From the Guidelines
Management of pericarditis involves a stepwise approach focusing on symptom relief and prevention of complications, with first-line treatment consisting of nonsteroidal anti-inflammatory drugs (NSAIDs) such as aspirin (500-1000 mg every 6-8 hours) or ibuprofen, and colchicine (0.5-0.6 mg once or twice daily) for 3 months, as recommended by the most recent guidelines 1. The treatment approach should prioritize symptom relief and prevention of complications, with a focus on minimizing the risk of recurrence.

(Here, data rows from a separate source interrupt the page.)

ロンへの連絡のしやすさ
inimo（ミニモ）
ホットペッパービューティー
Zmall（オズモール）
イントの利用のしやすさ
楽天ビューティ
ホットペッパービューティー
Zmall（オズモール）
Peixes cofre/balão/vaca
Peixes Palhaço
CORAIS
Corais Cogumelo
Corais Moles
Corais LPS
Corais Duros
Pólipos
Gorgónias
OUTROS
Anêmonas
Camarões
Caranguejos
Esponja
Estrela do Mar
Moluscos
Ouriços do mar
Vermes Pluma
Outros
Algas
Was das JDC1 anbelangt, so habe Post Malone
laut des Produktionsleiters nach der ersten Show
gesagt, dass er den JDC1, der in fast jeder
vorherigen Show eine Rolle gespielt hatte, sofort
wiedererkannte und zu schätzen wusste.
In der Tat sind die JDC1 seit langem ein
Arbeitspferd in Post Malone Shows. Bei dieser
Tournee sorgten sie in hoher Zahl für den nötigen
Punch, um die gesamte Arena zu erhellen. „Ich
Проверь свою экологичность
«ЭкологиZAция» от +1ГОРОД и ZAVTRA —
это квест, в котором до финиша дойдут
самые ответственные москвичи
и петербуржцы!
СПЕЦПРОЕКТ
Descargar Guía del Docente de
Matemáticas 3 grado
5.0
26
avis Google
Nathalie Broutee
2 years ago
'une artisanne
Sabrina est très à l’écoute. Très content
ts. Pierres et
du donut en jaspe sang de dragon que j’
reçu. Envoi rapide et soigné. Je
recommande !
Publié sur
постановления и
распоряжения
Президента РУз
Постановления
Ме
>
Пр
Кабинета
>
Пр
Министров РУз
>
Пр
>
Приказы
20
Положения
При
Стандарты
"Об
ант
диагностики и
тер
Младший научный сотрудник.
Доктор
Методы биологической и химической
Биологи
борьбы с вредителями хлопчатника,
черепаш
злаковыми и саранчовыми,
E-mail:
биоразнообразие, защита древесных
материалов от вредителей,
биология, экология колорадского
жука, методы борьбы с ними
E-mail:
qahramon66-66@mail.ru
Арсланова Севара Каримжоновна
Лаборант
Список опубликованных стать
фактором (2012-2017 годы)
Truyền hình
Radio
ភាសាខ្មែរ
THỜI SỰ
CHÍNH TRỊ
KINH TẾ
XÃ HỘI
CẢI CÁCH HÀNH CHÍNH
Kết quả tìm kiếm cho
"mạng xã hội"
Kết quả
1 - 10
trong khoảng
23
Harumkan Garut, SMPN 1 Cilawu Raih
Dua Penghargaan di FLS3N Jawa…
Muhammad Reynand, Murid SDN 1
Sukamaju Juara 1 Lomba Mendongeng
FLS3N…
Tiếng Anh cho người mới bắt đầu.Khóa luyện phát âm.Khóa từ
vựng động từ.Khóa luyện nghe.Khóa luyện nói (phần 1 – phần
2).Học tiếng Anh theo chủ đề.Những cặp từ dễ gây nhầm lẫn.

- Key components of the treatment approach include:
- NSAIDs, such as aspirin or ibuprofen, for 1-2 weeks, followed by gradual tapering over 2-4 weeks
- Colchicine, at a dose of 0.5-0.6 mg once or twice daily, for 3 months in first episodes and 6 months in recurrent cases
- Gastric protection with a proton pump inhibitor, such as pantoprazole 40 mg daily, while on NSAIDs
- Activity restriction, including avoidance of strenuous physical activity, until symptoms resolve and inflammatory markers normalize
- Monitoring with ECGs, echocardiography, and inflammatory markers (CRP) to assess treatment response
- Hospitalization is warranted for high-risk features, including fever >38°C, subacute onset, immunosuppression, trauma, oral anticoagulant therapy, myopericarditis, large pericardial effusion, or cardiac tamponade, as noted in previous guidelines 1. The most recent guidelines 1 provide the most up-to-date recommendations for the management of pericarditis, and should be prioritized in clinical practice.
From the Research
Management of Pericarditis
- The management of pericarditis typically involves the use of anti-inflammatory medications, such as aspirin or non-steroidal anti-inflammatory drugs (NSAIDs), and colchicine 2, 3, 4.
- Corticosteroids may be used as a second-line treatment for patients who do not respond to initial therapy or have recurrent pericarditis 5, 2, 3, 6.
- Immunosuppressive agents, such as azathioprine, methotrexate, and mycophenolate mofetil, may be effective in patients with idiopathic recurrent pericarditis who are unresponsive to corticosteroids or have unacceptable side effects 5.
- Interleukin 1 (IL-1) blockers, such as anakinra and rilonacept, have demonstrated efficacy in reducing recurrences of pericarditis and may be preferred to corticosteroids in certain patients 3, 4.
Treatment Strategies
- The treatment of acute pericarditis typically involves the use of high-dose NSAIDs, with doses tapered once chest pain has resolved and C-reactive protein level has normalized 3.
- Colchicine should be continued for at least 6 months in patients with a first recurrence of pericarditis 3.
- In patients with multiple recurrences, corticosteroids or IL-1 blockers may be used to reduce the risk of further recurrences 3, 4.
- A correct pharmacological management of pericarditis is key to preventing recurrences, and colchicine is the mainstay of treatment in acute and recurrent pericarditis 4.
Special Considerations
- Tuberculosis is the most common cause of pericarditis in endemic areas and is treated with antitubercular therapy, with corticosteroids considered for associated constrictive pericarditis 3.
- Pericarditis after cardiac procedures or operations is typically treated with NSAIDs and colchicine, with corticosteroids used in certain cases 2, 3.
- Pregnancy is a special consideration in the treatment of pericarditis, and corticosteroids may be used in certain cases 2.